=== Passage shown ===
------------------------------------------------------------------------

HectorPascual commented 2 months ago

Hey, we are experiencing the same issue within docker in AWS Lambda, we attempted all the combinations.

I also tried installing s3fs, which is needed for the read_csv, but also breaks with error :

ComputeError : failed to allocate 12345 bytes to download uri = s3://...

Here's my minimum example that breaks :

import asyncio

import boto3
import polars as pl
import uvloop

asyncio.set_event_loop_policy(uvloop.EventLoopPolicy())

session = boto3.session.Session(region_name="us-west-2")
credentials = session.get_credentials().get_frozen_credentials()
storage_options = {
    "aws_access_key_id": credentials.access_key,
    "aws_secret_access_key": credentials.secret_key,
    "aws_session_token": credentials.token,
    "aws_region": session.region_name,
}

async def do():
    df = pl.scan_csv(
        "s3://.../*.csv",  # example path
        storage_options=storage_options,
    ).collect()
    print(df)

def lambda_handler(event, context):
    uvloop.run(do())
    return "OK"

@alexander-beedie could you please be so kind to treat this issue?

Thank you for the efforts!

AnskePlanon commented 4 days ago

Hi there,

Not sure that it matters, but I'm having the exact same issue here using docker image in AWS lambda, when collecting my lazyframe with execution plan. Hopefully the more people reporting running into this, the more the fix can be prioritized...

Lazyframe explain plan is

WITH_COLUMNS:
......
   SELECT 
   ...........
   FROM
     WITH_COLUMNS:
     [false.alias("monthly_export_origin")
     , String(abfs://.../.../../filename.csv).alias("export_filename")
     , String(2024-11-22T10:17:11.599+00:00).str.strptime([String(raise)]).alias("rec_inserted")] 
      Csv SCAN [abfs://.../.../../filename.csv]
      PROJECT 65/65 COLUMNS

I have cut out the select columns and some simple with_columns statements from this execution plan, and also the exact abfs path and filename, but it is trying to scan a csv file from an azure container. Code obviously runs fine locally, but not within lambda, with the exact same error message as described above: failed to allocate 122128901 bytes to download uri = abfs://.../.../../filename.csv

Cheers!

HectorPascual commented 4 days ago

Hi there,

Not sure that it matters, but I'm having the exact same issue here using docker image in AWS lambda, when collecting my lazyframe with execution plan. Hopefully the more people reporting running into this, the more the fix can be prioritized...

Lazyframe explain plan is

WITH_COLUMNS:
......
   SELECT 
   ...........
   FROM
     WITH_COLUMNS:
     [false.alias("monthly_export_origin")

------------------------------------------------------------------------

=== Entries shown ===
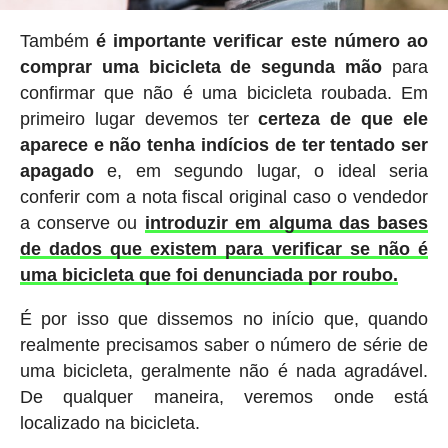
Também
é importante verificar este número ao
comprar uma bicicleta de segunda mão
para
confirmar que não é uma bicicleta roubada. Em
primeiro lugar devemos ter
certeza de que ele
aparece e não tenha indícios de ter tentado ser
apagado
e, em segundo lugar, o ideal seria
conferir com a nota fiscal original caso o vendedor
a conserve ou
introduzir em alguma das bases
de dados que existem para verificar se não é
uma bicicleta que foi denunciada por roubo.
É por isso que dissemos no início que, quando
realmente precisamos saber o número de série de
uma bicicleta, geralmente não é nada agradável.
De qualquer maneira, veremos onde está
localizado na bicicleta.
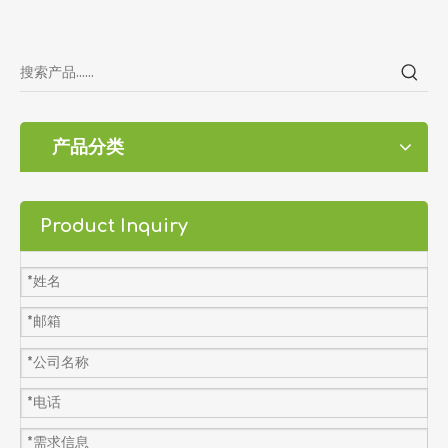
产品分类
Product Inquiry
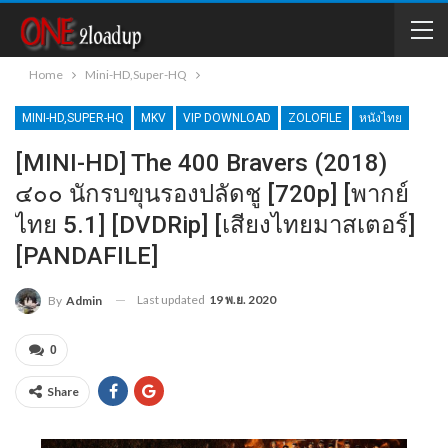
Home
Mini-HD,Super-HQ
MINI-HD,SUPER-HQ
MKV
VIP DOWNLOAD
ZOLOFILE
หนังไทย
[MINI-HD] The 400 Bravers (2018)
๔๐๐ นักรบขุนรองปลัดชู [720p] [พากย์
ไทย 5.1] [DVDRip] [เสียงไทยมาสเตอร์]
[PANDAFILE]
Last updated
19 พ.ย. 2020
By
Admin
0
Share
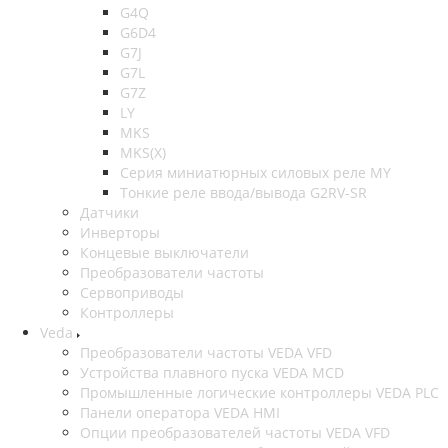
G4Q
G6D4
G7J
G7L
G7Z
LY
MKS
MKS(X)
Серия миниатюрных силовых реле MY
Тонкие реле ввода/вывода G2RV-SR
Датчики
Инверторы
Концевые выключатели
Преобразователи частоты
Сервоприводы
Контроллеры
Veda
Преобразователи частоты VEDA VFD
Устройства плавного пуска VEDA MCD
Промышленные логические контроллеры VEDA PLC
Панели оператора VEDA HMI
Опции преобразователей частоты VEDA VFD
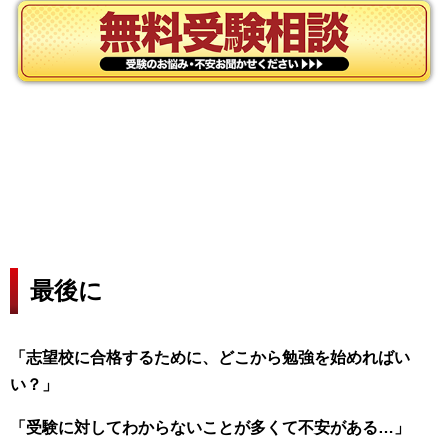
最後に
「志望校に合格するために、どこから勉強を始めればい
い？」
「受験に対してわからないことが多くて不安がある…」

------------------------------------------------------------------------

=== Exercise requirements ===
a: Can you pull out everything in the thread about the AWS Lambda download error from "I also tried" down to "uri = s3://..."?
b: How would the thread about the AWS Lambda download error go on past its last line? Extend it from there.

=== Exercise results ===
a:
I also tried installing s3fs, which is needed for the read_csv, but also breaks with error :

ComputeError : failed to allocate 12345 bytes to download uri = s3://...

b:
   , String(abfs://.../.../../filename.csv).alias("export_filename")
   , String(2024-11-22T10:17:11.599+00:00).str.strptime([String(raise)]).alias("rec_inserted")] 
      Csv SCAN [abfs://.../.../../filename.csv]
      PROJECT 65/65 COLUMNS

I have cut out the select columns and some simple with_columns statements from this execution plan, and also the exact abfs path and filename, but it is trying to scan a csv file from an azure container. Code obviously runs fine locally, but not within lambda, with the exact same error message as described above: failed to allocate 122128901 bytes to download uri = abfs://.../.../../filename.csv

Cheers!

Hi,

From my understanding and my attempts, there's a bug not allowing to use scan_csv inside Lambda's docker. Hopefully someone can give more context here.

AnskePlanon commented 4 days ago

Hi there, Not sure that it matters, but I'm having the exact same issue here using docker image in AWS lambda, when collecting my lazyframe with execution plan. Hopefully the more people reporting running into this, the more the fix can be prioritized... Lazyframe explain plan is

WITH_COLUMNS:
......
   SELECT 
   ...........
   FROM
     WITH_COLUMNS:
     [false.alias("monthly_export_origin")
     , String(abfs://.../.../../filename.csv).alias("export_filename")
     , String(2024-11-22T10:17:11.599+00:00).str.strptime([String(raise)]).alias("rec_inserted")] 
      Csv SCAN [abfs://.../.../../filename.csv]
      PROJECT 65/65 COLUMNS

I have cut out the select columns and some simple with_columns statements from this execution plan, and also the exact abfs path and filename, but it is trying to scan a csv file from an azure container. Code obviously runs fine locally, but not within lambda, with the exact same error message as described above: failed to allocate 122128901 bytes to download uri = abfs://.../.../../filename.csv Cheers!

Hi,

From my understanding and my attempts, there's a bug not allowing to use scan_csv inside Lambda's docker. Hopefully someone can give more context here.

It might be a bug on lambda's side instead of polars? I have premium support there, so I might create a ticket for AWS, to investigate from their side. Will let you know in this thread if and when anything comes out of that....